Originally involved in painting and in stone sculpture, Rosenthal later trained as a paper conservator and worked in the conservation and trade of antiquarian maps, which led her in turn to design paper collage.

Gallery A3, Amherst — Leverett artist Karen Iglehart, who says Buddhism informs some of her work — one goal is “to eliminate what seems unnecessary” — is featured this month in a show titled “Becoming Form,” a collection of abstract oil paintings and photographs.

Iglehart says she explores the emergence of form in the layering of color.
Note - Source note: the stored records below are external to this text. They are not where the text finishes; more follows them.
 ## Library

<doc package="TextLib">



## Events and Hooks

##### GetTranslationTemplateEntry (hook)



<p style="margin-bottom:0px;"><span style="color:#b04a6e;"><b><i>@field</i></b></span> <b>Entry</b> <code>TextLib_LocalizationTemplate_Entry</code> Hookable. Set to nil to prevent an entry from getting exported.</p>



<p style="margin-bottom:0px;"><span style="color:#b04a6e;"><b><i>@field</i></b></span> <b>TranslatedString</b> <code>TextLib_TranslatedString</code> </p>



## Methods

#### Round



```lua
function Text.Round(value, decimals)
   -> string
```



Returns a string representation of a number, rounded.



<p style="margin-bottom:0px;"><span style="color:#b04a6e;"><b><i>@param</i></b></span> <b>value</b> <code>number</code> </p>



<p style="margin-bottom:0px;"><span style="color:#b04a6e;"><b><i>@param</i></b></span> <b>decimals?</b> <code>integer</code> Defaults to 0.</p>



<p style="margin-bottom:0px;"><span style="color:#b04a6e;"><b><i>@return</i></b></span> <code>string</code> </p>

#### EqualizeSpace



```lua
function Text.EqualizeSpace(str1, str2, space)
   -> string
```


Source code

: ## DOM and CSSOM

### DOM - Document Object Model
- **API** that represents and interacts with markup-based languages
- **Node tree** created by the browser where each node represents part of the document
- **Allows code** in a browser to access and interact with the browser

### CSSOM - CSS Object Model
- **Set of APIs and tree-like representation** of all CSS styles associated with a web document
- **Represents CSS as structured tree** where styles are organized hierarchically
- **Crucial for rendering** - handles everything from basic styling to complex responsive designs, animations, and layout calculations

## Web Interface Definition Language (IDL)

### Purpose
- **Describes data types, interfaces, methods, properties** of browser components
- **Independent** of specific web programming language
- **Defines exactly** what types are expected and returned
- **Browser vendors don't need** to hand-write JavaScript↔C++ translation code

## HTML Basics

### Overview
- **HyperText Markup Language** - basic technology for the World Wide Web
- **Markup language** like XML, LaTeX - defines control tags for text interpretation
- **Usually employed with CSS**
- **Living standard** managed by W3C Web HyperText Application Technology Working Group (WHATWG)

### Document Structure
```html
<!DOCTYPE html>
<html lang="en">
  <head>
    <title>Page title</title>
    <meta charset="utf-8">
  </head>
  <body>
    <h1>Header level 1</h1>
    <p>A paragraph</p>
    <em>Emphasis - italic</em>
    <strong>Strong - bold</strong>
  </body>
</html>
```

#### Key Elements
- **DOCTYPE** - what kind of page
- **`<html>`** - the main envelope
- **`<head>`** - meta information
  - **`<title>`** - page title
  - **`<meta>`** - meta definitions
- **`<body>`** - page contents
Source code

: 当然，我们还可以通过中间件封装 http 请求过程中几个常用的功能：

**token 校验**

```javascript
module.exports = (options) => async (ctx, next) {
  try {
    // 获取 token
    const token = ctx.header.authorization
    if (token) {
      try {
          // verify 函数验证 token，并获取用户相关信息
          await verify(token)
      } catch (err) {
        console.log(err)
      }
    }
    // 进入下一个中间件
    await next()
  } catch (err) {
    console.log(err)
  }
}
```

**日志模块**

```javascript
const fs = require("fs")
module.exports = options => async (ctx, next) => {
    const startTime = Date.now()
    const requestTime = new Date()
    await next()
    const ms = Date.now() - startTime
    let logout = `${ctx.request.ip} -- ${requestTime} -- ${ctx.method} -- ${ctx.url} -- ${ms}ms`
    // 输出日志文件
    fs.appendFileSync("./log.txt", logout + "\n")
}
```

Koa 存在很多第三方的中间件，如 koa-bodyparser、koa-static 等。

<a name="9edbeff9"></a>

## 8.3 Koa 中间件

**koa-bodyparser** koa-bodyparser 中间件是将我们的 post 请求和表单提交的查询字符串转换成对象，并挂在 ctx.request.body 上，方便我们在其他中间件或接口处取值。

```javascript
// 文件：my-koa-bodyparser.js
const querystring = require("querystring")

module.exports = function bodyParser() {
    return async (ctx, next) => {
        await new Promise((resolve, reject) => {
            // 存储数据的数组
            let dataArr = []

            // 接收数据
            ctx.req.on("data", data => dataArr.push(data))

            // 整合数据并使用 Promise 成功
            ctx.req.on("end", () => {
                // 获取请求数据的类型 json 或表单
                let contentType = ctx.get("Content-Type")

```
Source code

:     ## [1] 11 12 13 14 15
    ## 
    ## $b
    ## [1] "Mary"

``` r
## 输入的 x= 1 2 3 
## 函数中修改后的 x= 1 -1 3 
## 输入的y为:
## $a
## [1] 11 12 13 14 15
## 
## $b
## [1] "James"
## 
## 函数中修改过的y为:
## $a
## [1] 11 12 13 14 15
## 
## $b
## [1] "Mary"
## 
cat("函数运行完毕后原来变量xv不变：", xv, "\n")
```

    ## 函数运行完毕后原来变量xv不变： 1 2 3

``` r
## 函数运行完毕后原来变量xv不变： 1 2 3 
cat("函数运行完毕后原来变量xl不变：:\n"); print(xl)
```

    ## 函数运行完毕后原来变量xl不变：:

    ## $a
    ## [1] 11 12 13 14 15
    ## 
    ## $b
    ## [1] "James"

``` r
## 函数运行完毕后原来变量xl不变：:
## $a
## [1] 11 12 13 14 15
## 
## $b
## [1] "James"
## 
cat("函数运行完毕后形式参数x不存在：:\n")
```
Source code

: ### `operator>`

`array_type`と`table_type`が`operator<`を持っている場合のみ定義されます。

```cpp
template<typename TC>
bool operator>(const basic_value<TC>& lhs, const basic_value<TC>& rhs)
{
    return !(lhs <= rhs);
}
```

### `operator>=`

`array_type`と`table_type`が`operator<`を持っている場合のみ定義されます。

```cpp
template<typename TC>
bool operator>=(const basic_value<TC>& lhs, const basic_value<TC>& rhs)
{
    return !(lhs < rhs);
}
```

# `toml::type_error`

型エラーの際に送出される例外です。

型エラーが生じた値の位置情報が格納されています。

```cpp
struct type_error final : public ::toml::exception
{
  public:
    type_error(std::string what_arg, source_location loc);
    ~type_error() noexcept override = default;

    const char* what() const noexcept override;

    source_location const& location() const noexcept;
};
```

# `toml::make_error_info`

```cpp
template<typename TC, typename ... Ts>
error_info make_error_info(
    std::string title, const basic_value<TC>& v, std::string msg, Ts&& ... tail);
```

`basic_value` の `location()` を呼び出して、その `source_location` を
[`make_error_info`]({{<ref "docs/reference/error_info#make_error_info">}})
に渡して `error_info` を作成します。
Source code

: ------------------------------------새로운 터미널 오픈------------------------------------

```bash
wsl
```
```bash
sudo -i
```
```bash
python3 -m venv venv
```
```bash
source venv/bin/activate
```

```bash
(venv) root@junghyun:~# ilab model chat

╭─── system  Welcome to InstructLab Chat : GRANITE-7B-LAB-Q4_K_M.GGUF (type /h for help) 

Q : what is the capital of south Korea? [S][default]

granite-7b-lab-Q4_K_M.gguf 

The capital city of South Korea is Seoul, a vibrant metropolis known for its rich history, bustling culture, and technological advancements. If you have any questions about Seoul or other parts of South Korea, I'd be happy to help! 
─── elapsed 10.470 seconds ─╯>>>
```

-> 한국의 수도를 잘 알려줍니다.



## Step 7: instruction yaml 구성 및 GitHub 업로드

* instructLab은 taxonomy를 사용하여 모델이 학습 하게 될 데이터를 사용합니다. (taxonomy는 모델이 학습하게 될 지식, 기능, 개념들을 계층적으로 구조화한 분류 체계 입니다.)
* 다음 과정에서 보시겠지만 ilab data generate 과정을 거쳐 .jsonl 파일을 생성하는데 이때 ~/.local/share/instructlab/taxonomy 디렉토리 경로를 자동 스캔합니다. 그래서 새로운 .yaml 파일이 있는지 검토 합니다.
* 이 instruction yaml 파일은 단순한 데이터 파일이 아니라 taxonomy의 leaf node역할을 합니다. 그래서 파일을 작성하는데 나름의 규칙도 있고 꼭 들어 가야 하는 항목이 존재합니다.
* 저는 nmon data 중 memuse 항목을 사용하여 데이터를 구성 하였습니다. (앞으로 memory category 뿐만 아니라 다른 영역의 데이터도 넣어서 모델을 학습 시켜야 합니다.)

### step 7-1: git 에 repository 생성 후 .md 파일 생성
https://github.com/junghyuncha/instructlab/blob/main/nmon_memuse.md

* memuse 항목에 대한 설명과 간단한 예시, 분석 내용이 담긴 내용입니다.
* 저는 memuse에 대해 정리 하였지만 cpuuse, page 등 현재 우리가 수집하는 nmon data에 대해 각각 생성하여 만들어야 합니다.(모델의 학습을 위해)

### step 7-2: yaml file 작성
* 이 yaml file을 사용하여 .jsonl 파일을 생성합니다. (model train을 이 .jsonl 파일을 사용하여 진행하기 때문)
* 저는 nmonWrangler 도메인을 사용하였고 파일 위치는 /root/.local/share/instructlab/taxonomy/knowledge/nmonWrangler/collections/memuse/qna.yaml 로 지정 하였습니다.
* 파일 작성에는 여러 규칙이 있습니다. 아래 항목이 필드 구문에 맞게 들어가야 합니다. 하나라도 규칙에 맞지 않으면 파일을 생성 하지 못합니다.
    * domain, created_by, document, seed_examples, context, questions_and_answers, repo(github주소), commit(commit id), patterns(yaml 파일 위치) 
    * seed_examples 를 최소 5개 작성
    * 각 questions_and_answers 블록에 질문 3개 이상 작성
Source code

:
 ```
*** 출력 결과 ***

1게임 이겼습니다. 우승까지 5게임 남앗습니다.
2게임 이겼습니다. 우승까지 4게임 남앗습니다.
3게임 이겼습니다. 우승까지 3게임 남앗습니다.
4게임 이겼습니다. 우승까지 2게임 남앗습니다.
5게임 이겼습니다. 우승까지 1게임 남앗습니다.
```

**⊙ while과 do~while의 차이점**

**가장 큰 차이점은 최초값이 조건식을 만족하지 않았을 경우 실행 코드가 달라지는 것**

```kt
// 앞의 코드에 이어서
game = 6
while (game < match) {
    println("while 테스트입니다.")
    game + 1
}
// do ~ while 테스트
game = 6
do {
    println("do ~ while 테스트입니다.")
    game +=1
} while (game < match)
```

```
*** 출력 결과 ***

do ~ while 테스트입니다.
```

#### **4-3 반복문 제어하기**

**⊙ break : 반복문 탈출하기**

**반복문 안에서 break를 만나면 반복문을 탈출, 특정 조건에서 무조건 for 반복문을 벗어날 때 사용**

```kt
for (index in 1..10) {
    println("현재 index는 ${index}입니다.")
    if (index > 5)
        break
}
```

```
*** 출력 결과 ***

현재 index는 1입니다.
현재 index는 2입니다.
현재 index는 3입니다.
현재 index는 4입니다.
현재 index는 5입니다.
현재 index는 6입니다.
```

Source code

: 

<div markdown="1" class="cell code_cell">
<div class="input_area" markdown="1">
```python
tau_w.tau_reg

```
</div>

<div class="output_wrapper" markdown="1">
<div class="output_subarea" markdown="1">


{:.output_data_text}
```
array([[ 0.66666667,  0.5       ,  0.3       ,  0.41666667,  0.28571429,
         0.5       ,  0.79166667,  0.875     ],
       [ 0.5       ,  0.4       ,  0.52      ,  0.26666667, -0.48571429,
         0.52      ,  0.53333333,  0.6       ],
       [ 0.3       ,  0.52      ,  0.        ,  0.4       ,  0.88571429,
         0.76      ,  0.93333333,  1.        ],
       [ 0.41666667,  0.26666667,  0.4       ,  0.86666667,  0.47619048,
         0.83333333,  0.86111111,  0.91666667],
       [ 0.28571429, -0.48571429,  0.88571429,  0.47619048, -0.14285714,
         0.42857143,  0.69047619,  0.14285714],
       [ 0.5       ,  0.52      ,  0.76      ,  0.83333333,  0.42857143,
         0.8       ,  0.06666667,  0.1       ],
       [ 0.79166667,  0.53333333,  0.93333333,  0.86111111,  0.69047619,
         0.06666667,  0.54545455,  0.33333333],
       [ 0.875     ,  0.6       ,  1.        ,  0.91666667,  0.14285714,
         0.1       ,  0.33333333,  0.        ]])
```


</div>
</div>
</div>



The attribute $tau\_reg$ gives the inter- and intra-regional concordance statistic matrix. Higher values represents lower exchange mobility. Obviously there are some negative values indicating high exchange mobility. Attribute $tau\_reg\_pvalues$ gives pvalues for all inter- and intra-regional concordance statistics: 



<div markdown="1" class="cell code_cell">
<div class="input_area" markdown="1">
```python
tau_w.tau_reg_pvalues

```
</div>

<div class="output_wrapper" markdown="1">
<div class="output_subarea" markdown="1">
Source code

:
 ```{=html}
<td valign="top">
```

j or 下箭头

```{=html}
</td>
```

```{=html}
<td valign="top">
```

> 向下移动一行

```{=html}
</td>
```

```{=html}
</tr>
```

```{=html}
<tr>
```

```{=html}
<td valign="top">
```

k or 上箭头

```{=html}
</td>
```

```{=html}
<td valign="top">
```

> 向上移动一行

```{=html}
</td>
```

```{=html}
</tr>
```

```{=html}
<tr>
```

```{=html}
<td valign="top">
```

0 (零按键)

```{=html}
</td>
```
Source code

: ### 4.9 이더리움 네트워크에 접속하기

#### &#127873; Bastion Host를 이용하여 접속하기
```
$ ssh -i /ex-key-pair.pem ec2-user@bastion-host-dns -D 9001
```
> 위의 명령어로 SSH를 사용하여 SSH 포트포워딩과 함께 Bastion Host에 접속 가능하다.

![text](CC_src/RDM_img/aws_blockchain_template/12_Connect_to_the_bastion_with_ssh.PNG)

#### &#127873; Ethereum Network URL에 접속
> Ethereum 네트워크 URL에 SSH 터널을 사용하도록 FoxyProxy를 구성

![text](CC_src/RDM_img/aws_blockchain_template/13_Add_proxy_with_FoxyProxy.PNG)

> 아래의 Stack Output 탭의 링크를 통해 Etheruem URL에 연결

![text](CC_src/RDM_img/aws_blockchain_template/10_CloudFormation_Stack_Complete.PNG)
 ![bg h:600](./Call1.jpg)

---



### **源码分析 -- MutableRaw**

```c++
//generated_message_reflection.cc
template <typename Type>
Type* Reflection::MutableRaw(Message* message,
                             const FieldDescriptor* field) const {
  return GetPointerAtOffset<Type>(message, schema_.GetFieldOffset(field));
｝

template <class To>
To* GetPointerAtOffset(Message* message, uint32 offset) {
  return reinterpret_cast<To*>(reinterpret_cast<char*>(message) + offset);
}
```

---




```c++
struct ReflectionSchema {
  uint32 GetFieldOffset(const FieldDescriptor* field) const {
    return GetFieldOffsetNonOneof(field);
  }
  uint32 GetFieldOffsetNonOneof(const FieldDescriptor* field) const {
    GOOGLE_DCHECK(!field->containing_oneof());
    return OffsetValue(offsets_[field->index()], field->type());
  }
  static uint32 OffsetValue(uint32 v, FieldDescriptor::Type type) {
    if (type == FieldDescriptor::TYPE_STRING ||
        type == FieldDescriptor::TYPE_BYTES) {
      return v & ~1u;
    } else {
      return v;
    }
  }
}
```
Though she’s primarily a painter, she says she’s included photographs taken in Gloucester and Venice that inspired and relate to her recent oil paintings.

Influenced both by abstract expressionists and colorists including Richard Diebenkorn and Fritz Scholder, Ingelhart’s new work includes paintings such as “Boat Series Red and Gold,” three small boats viewed from the side, including one with a small sail, set against a muted gray backdrop.

Meanwhile, up the road north a bit, Leverett Crafts & Art this month is offering “Over Under and Through the Warp,” a showcase of work by over 40 established tapestry weavers as well as newcomers to the fiber arts.

According to publicity notes, the show “emphasizes the versatility and adaptability of this age-old medium for a modern audience.”

“When we tell people we are tapestry weavers, the first image that comes to mind is a medieval wall covering with unicorns hanging in a castle,” says weaver Martha May. “Our goal is to dispel this thinking and treat the viewer to a contemporary body of work using the same techniques used by weavers of the past.”

Michelson Galleries, Northampton — Children’s book author and illustrator Mo Willems is getting some maximum exposure this month in his adopted hometown, as R. Michelson Galleries features his work in two exhibits: “20 Years of Pigeon” and “Wrecked Tangles.”

The former show highlights artwork and other material from Willems’ children’s books, including the “Pigeon” series, which began in 2003 with “Don’t Let the Pigeon Drive the Bus,” a Caldecott Honor title.

“Wrecked Tangles” features Willems’ abstract artwork, from paintings to doodles to sculptures, some of it reflecting the “stresses of the past year,” such as a drawing of what looks like a shark fin that’s titled “Triangle Under Too Much Pressure.”

Proceeds from both shows will benefit Empty Arms Bereavement Support through the Mo and Cher Willems Foundation.